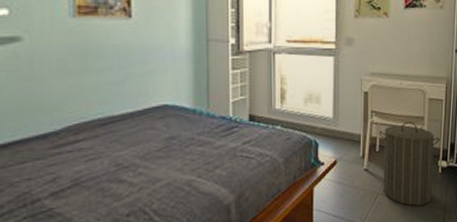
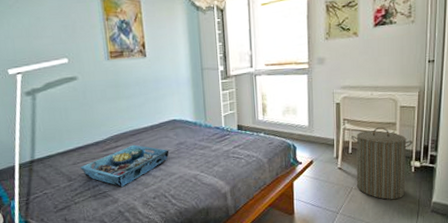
serving tray: none [13,138,155,202] -> present [80,144,169,188]

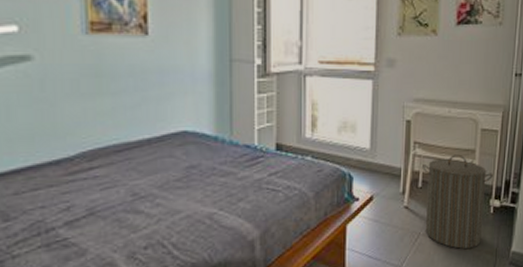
serving tray: present [80,144,169,188] -> none [26,166,174,232]

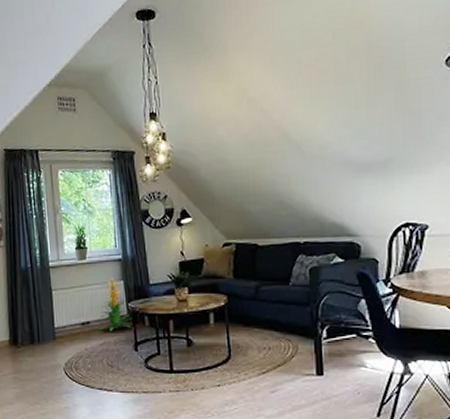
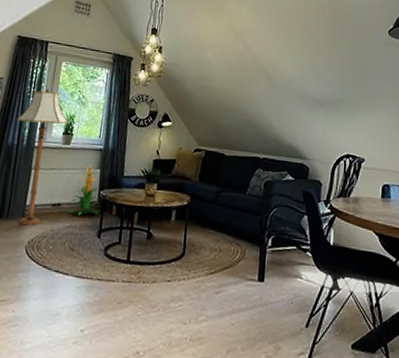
floor lamp: none [24,202,79,348] -> present [16,88,68,226]

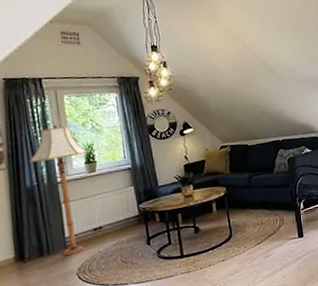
indoor plant: present [68,165,101,215] -> none [112,185,144,232]

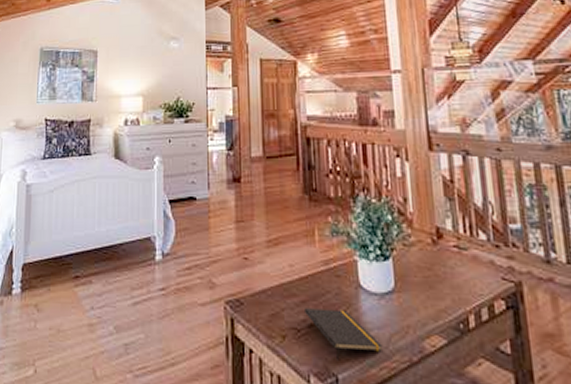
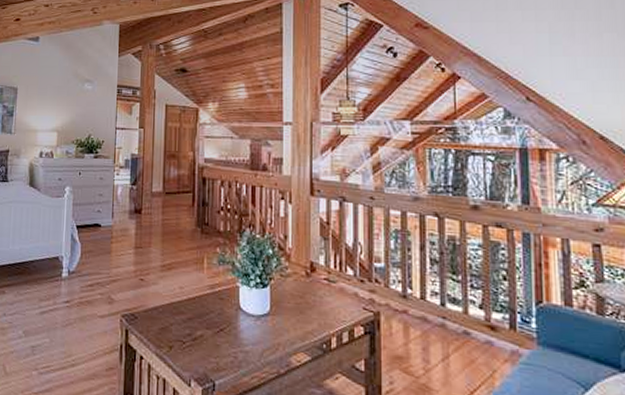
notepad: present [303,308,383,362] -> none [189,324,256,370]

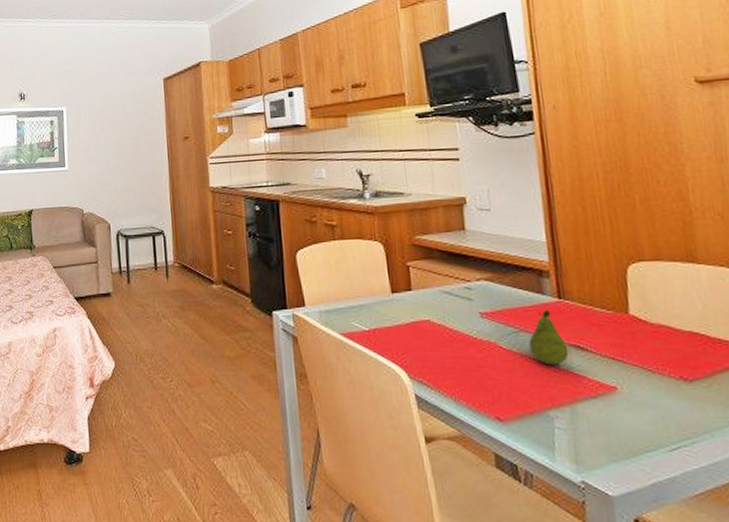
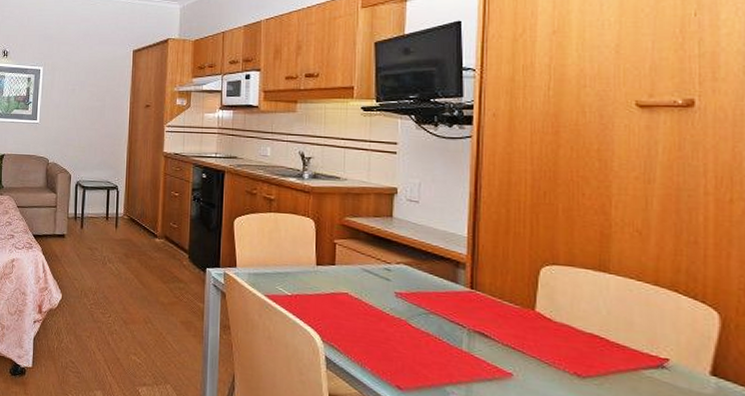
fruit: present [529,309,569,365] -> none [437,297,473,348]

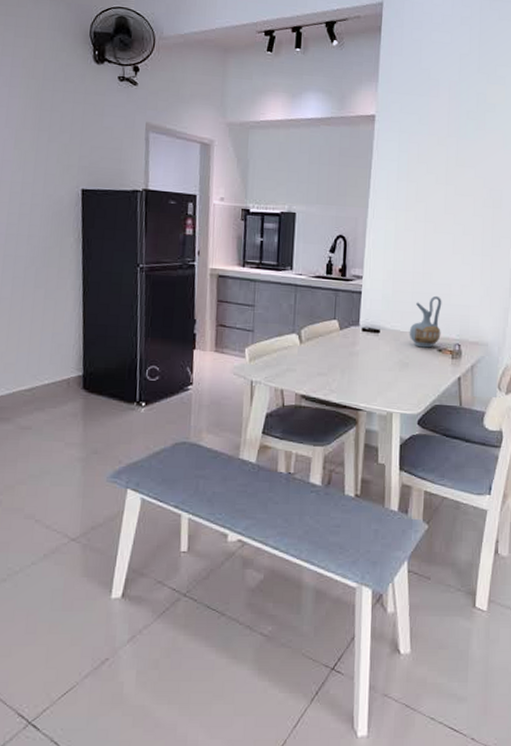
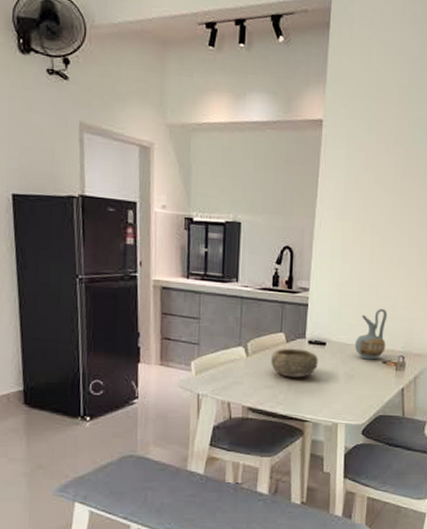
bowl: none [323,335,372,366] -> present [270,348,318,378]

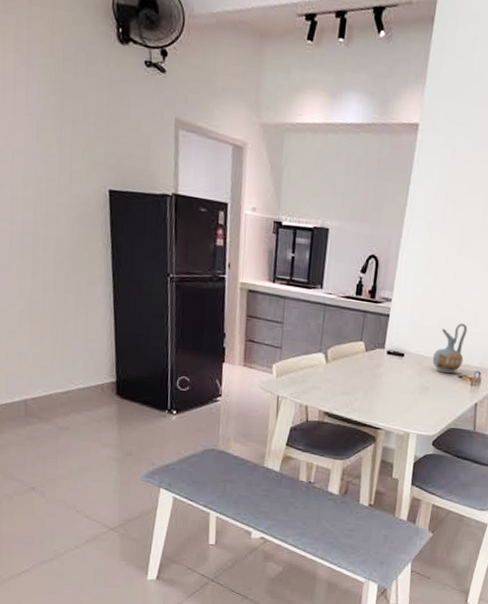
bowl: present [270,348,318,378] -> none [348,357,396,387]

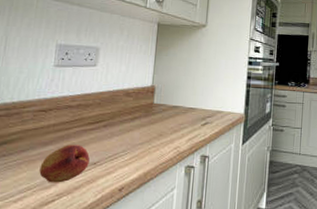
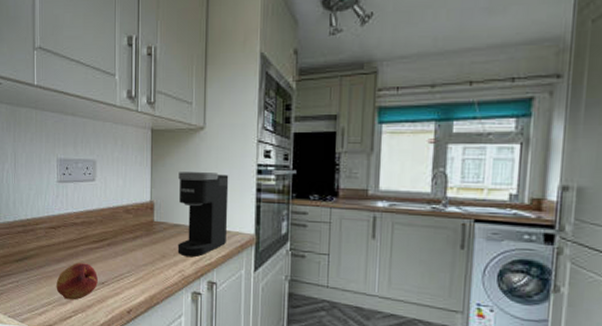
coffee maker: none [174,61,225,135] -> present [177,172,229,258]

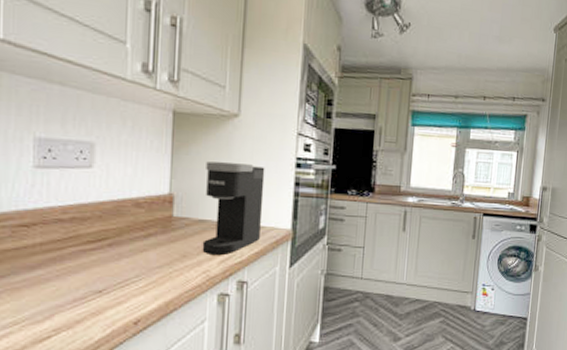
fruit: present [56,262,98,300] -> none [27,268,93,316]

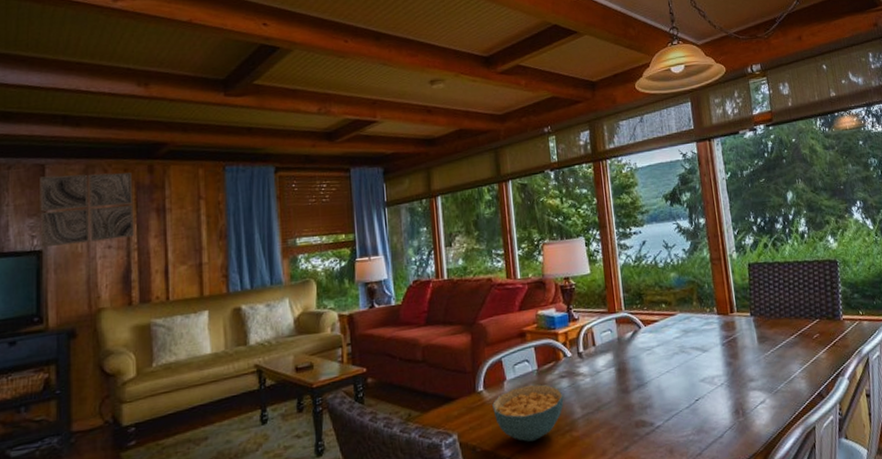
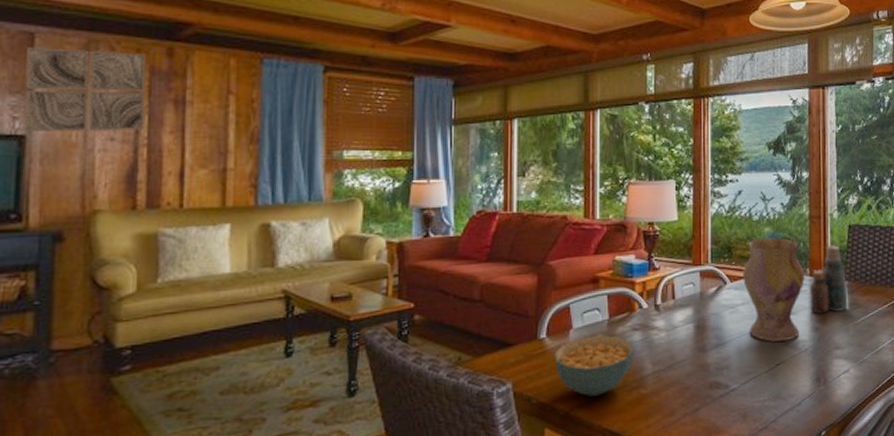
vase: none [654,281,714,379] -> present [743,238,805,342]
bottle: none [718,283,757,350] -> present [809,244,848,314]

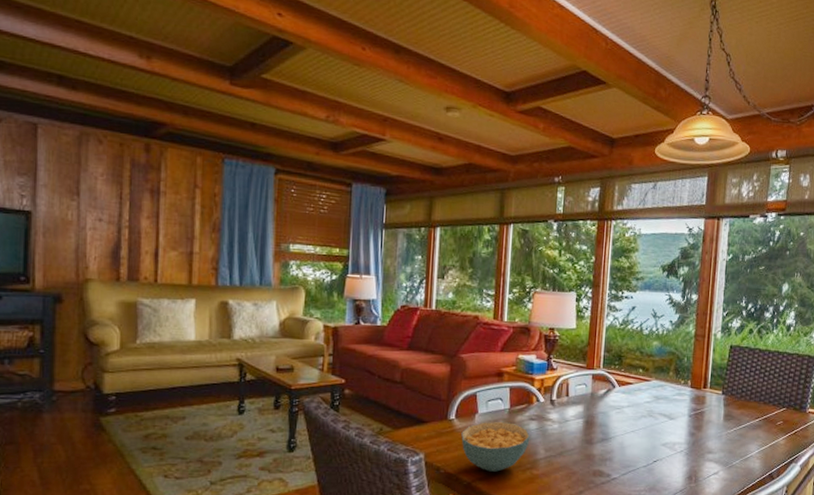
wall art: present [24,47,146,133] -> none [30,136,128,214]
vase: present [743,238,805,342] -> none [630,350,686,442]
bottle: present [809,244,848,314] -> none [689,361,724,422]

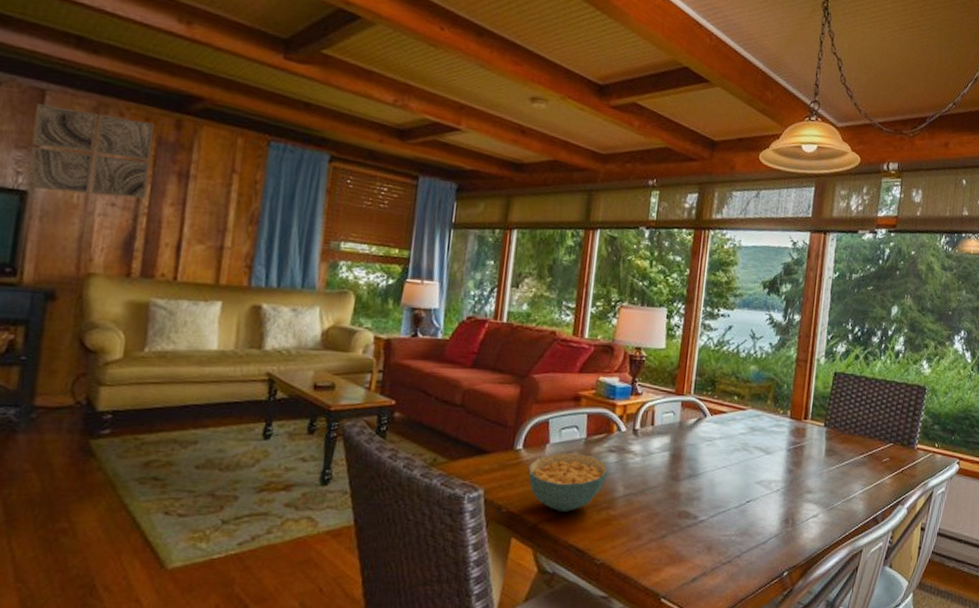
wall art: none [30,136,128,214] -> present [27,104,154,199]

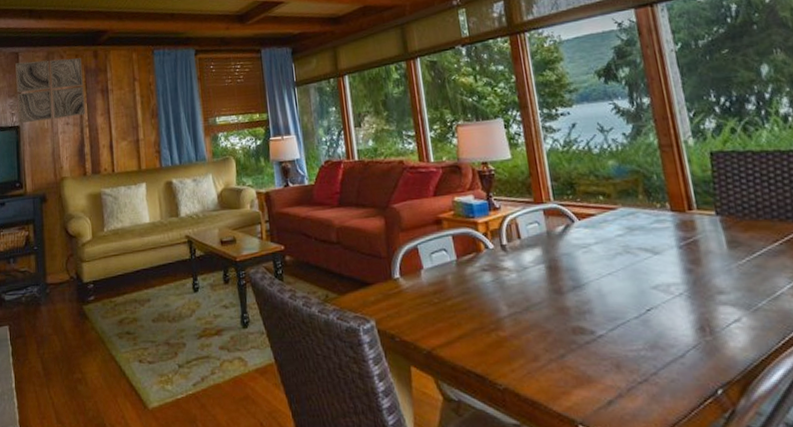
cereal bowl: present [528,452,608,512] -> none [409,275,488,337]

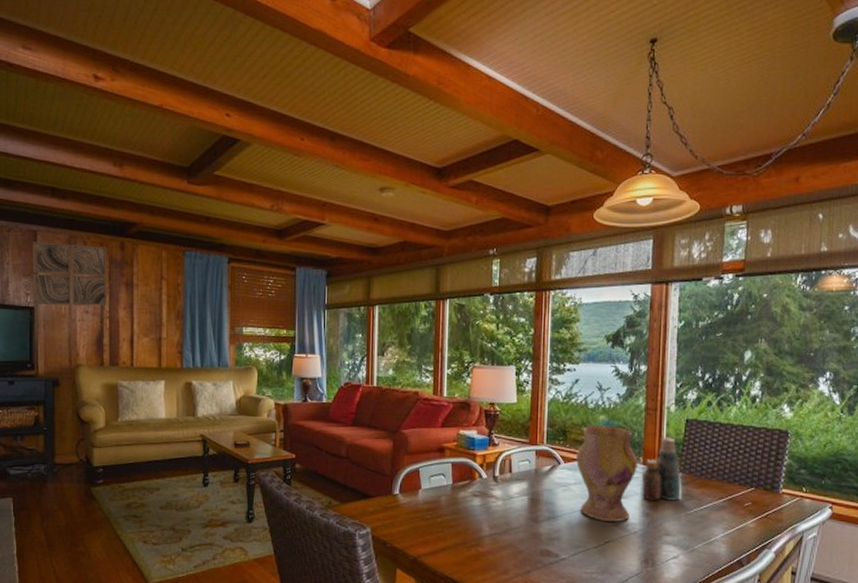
vase: none [590,170,669,284] -> present [576,425,638,522]
bottle: none [672,174,726,254] -> present [641,436,682,502]

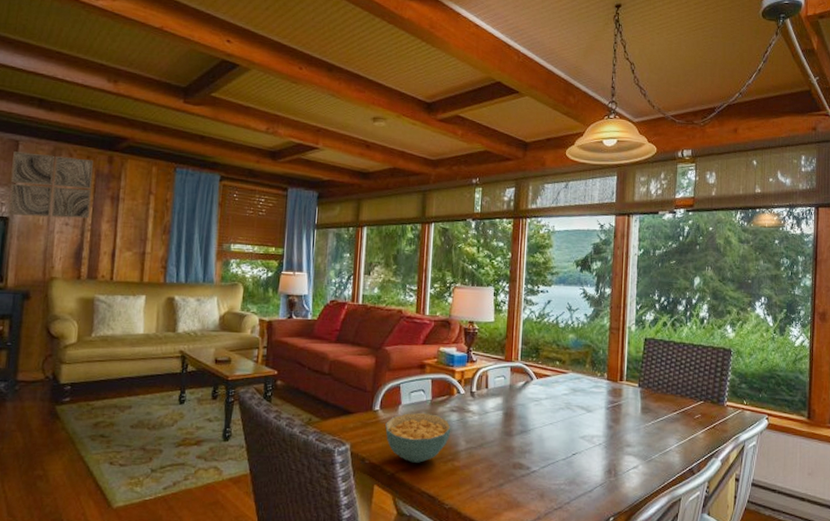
cereal bowl: none [406,497,474,548] -> present [385,412,451,463]
vase: present [576,425,638,522] -> none [547,343,602,434]
bottle: present [641,436,682,502] -> none [605,353,641,415]

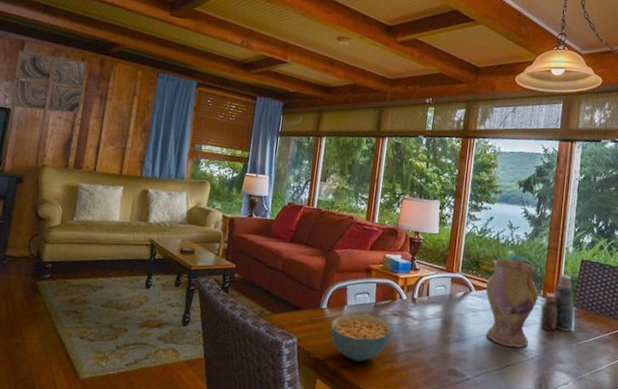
vase: none [547,343,602,434] -> present [486,258,539,348]
bottle: none [605,353,641,415] -> present [540,273,575,333]

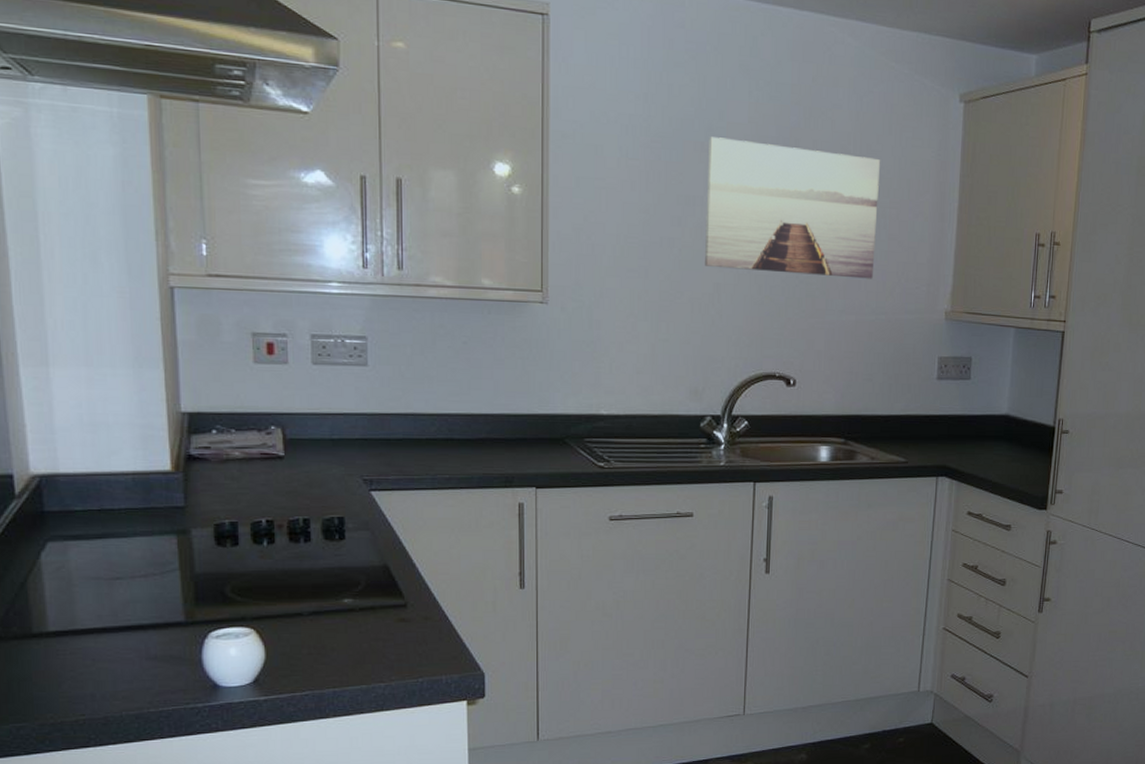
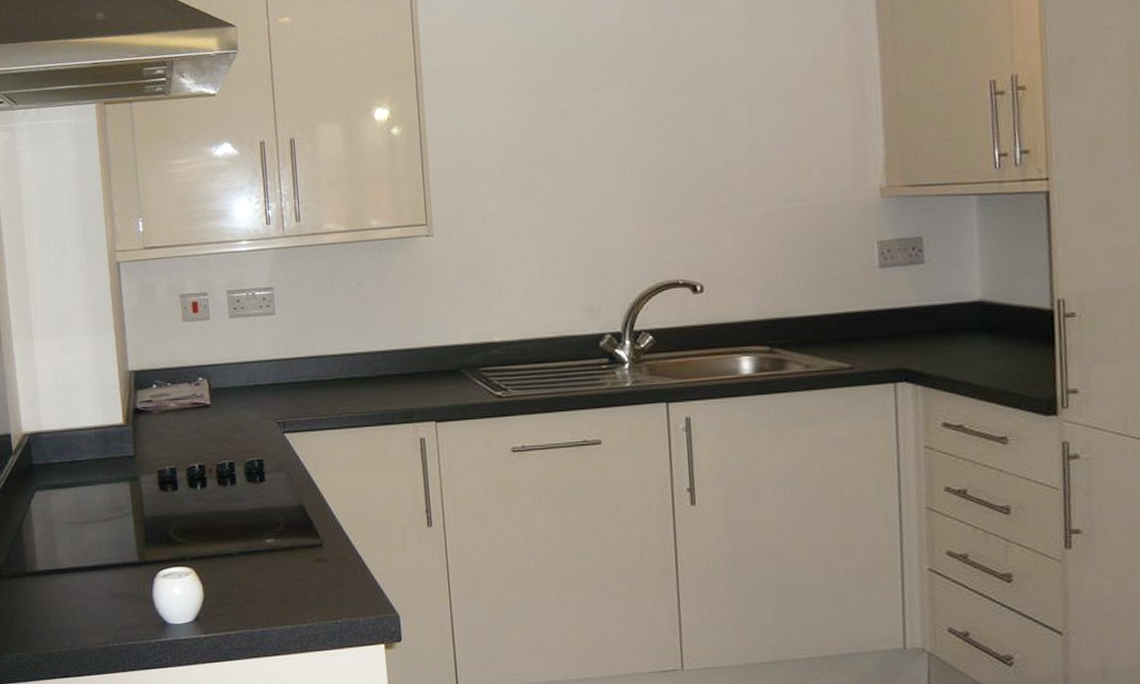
wall art: present [705,137,880,279] -> none [580,32,783,177]

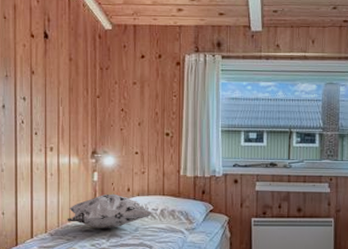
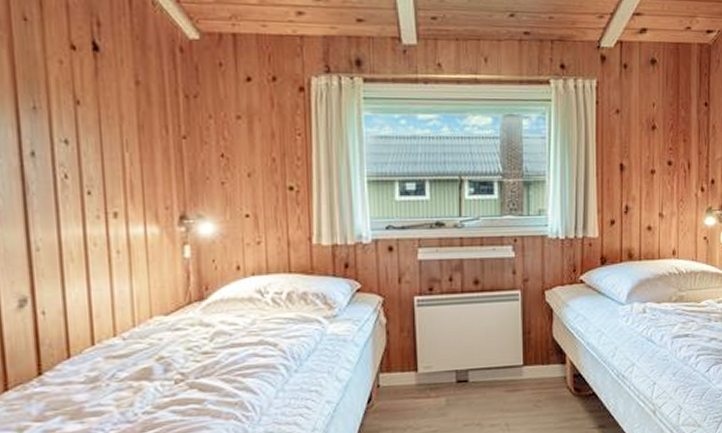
decorative pillow: present [67,194,152,228] -> none [146,274,275,325]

++++++++++

▶ **Directions**:
What the answer needs is every line from the one containing "bottle: none [605,353,641,415]" through the final line of the data above, copied exactly, without pictures.

▶ **Written response**:
bottle: none [605,353,641,415] -> present [540,273,575,333]

wall art: present [705,137,880,279] -> none [580,32,783,177]

decorative pillow: present [67,194,152,228] -> none [146,274,275,325]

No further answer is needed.